Page:Richer - Anatomie artistique, 1.djvu/103

La bibliothèque libre.
Aller à la navigation Aller à la recherche
Le texte de cette page a été corrigé et est conforme au fac-similé.
91
MUSCLES DU TRONC ET DU COU.


Trapèze.


Insertions : en dedans, aux apophyses épineuses des dix premières vertèbres dorsales et de la septième cervicale, au ligament de la nuque, à l’occipital (tiers interne de la ligne courbe supérieure) ;

En dehors, à la clavicule (tiers externe du bord supérieur), à l’omoplate (bord supérieur de l’acromion et épine).

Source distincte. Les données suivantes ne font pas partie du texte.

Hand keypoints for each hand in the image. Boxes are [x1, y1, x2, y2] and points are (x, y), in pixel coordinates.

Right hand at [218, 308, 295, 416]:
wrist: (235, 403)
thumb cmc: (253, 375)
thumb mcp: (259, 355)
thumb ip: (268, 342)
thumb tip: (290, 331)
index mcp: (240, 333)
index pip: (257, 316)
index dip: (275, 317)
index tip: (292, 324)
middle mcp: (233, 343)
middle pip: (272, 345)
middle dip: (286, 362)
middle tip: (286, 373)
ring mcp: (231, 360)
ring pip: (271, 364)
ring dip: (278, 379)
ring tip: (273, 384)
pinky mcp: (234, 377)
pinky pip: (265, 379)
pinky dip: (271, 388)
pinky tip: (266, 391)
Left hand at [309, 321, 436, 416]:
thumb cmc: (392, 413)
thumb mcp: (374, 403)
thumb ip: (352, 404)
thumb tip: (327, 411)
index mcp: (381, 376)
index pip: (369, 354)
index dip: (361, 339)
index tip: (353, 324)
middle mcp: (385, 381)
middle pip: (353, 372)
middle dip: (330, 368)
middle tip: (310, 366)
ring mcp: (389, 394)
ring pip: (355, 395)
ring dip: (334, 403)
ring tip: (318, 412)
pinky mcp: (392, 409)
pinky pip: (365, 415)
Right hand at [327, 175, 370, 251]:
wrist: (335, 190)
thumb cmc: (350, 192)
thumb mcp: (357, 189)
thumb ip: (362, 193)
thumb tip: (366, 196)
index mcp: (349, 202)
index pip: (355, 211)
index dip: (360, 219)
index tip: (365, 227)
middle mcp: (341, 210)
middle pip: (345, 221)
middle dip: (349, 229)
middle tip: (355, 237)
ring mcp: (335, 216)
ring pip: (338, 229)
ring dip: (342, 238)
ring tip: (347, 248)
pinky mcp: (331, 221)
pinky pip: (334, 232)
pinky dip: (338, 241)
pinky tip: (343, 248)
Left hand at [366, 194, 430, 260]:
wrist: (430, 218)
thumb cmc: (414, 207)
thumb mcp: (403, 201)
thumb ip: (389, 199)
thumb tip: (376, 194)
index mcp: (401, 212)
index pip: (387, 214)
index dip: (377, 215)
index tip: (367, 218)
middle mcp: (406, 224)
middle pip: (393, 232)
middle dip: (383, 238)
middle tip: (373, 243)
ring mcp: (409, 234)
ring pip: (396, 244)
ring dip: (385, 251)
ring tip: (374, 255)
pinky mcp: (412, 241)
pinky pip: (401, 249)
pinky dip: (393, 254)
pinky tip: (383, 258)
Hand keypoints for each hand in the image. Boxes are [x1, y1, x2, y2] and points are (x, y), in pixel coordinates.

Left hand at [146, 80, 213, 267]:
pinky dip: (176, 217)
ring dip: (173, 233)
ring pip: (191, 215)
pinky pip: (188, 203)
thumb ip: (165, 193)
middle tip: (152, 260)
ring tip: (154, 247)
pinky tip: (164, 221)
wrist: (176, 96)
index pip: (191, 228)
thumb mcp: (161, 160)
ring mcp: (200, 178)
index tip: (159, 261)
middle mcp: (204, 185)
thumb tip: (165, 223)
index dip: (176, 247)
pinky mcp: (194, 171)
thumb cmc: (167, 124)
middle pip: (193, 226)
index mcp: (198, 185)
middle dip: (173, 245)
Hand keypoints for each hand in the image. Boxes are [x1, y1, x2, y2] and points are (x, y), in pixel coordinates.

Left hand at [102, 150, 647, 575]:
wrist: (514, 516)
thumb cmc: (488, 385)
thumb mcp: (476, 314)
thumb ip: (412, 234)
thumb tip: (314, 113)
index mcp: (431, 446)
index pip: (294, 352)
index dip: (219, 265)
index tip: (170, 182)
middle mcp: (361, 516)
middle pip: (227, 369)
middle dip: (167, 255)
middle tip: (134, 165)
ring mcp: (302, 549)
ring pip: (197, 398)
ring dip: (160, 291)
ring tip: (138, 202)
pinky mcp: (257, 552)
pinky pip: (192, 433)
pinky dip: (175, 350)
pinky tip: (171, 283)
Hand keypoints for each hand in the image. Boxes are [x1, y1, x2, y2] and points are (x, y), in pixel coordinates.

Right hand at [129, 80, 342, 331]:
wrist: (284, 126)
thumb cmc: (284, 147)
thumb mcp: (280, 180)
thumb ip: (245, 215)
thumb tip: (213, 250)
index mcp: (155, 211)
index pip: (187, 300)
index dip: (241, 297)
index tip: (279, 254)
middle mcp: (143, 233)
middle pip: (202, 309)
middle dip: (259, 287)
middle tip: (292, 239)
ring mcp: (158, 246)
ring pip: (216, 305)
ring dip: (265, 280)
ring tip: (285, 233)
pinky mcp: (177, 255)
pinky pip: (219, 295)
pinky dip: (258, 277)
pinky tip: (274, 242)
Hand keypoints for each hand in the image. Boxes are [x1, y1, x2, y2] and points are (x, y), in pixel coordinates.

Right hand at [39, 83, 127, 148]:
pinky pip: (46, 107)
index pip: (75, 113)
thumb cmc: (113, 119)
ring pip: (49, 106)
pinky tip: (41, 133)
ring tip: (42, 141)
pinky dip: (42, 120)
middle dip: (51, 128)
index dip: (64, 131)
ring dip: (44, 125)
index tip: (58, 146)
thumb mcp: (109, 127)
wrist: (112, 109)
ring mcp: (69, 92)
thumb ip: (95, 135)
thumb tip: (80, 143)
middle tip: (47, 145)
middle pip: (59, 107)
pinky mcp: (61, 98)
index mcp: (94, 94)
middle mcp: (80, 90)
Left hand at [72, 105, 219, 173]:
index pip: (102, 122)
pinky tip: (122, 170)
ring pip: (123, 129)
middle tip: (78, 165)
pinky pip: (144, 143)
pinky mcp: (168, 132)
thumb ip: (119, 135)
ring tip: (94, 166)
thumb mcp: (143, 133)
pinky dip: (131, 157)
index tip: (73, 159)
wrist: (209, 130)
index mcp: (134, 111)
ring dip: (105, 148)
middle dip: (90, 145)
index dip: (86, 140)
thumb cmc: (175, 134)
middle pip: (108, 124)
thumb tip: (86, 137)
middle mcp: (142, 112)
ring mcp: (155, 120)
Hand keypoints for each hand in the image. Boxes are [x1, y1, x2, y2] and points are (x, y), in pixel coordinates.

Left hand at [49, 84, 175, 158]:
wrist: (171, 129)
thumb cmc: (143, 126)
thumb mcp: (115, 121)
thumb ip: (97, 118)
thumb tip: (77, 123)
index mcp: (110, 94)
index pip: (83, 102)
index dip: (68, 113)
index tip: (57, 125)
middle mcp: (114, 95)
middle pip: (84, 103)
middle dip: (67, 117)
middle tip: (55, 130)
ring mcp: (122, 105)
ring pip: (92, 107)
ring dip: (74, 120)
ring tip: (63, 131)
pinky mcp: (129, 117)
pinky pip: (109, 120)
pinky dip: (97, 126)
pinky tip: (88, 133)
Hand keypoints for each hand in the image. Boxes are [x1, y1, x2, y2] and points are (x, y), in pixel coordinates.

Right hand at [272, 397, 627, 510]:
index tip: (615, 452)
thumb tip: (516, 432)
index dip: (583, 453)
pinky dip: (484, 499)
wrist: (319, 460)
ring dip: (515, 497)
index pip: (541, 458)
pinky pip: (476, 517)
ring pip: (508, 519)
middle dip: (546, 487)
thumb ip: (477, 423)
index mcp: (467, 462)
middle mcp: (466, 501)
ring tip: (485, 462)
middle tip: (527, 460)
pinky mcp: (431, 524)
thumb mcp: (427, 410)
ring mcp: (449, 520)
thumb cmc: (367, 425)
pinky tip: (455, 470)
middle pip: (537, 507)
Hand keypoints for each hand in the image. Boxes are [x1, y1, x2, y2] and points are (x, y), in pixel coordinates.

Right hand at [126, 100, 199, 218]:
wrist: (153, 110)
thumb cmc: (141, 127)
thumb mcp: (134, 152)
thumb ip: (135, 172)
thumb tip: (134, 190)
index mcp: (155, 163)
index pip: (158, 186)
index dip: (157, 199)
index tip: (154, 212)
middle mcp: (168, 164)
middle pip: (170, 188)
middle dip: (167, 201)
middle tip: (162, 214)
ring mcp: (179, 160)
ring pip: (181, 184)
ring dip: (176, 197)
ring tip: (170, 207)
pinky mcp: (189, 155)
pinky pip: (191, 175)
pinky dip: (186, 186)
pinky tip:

La plupart de ces insertions se font par des fibres aponévrotiques assez courtes, mais ces fibres, plus longues en trois endroits, forment de petites aponévroses qui méritent d’être signalées :

1° Au pourtour de la saillie de la proéminente, une aponévrose ovalaire formée par la réunion des deux muscles de chaque côté de la ligne médiane ;

2° Une aponévrose triangulaire qui termine par en bas la pointe du trapèze ;

3° Au niveau des insertions de l’épine de l’omoplate, une seconde aponévrose triangulaire.

Ces trois aponévroses influencent la forme extérieure : la première produit le méplat médian, qui se trouve à la limite du cou et de la région spinale et au milieu duquel se voit la saillie de la proéminente ; la deuxième tronque le sommet inférieur du trapèze ; enfin la troisième est la cause de la dépression qui s’observe à la naissance de l’épine de l’omoplate près du bord spinal. Suivant les individus, ces aponévroses varient d’étendue ; il en résulte de grandes modifications dans les formes dont elles sont la cause.

Muscle plat et triangulaire, le trapèze est d’une épaisseur très inégale. Mince en haut, mince en bas, il devient très épais à sa partie médiane qui comprend tout l’angle externe dont l’insertion se fait à la clavicule et à l’acromion.

Cette partie épaisse du muscle repose sur le sus-épiueux et l’angulaire de l’omoplate. Elle forme la ligne sinueuse de l’élargissement inférieur et postérieur du cou chez les sujets fortement musclés.

En haut, le muscle se moule exactement sur la couche profonde, le bord antérieur seul se distingue parfois nettement depuis l’occipital jusqu’à la clavicule. En bas, le trapèze est soulevé par le relief puissant du rhomboïde, puis appliqué sur les spinaux et le grand dorsal, et la forme triangulaire de son extrémité inférieure se lit généralement assez bien sous la peau.

Action. — Par son faisceau occipital il étend la tête, l’incline de son côté et tourne la face du côté opposé. Quand les deux trapèzes agissent simultanément, la tête est étendue directement.

Par sa partie moyenne, il élève le moignon de l’épaule. Par son tiers inférieur, il abaisse le moignon de l’épaule et rapproche l’omoplate de la ligne médiane.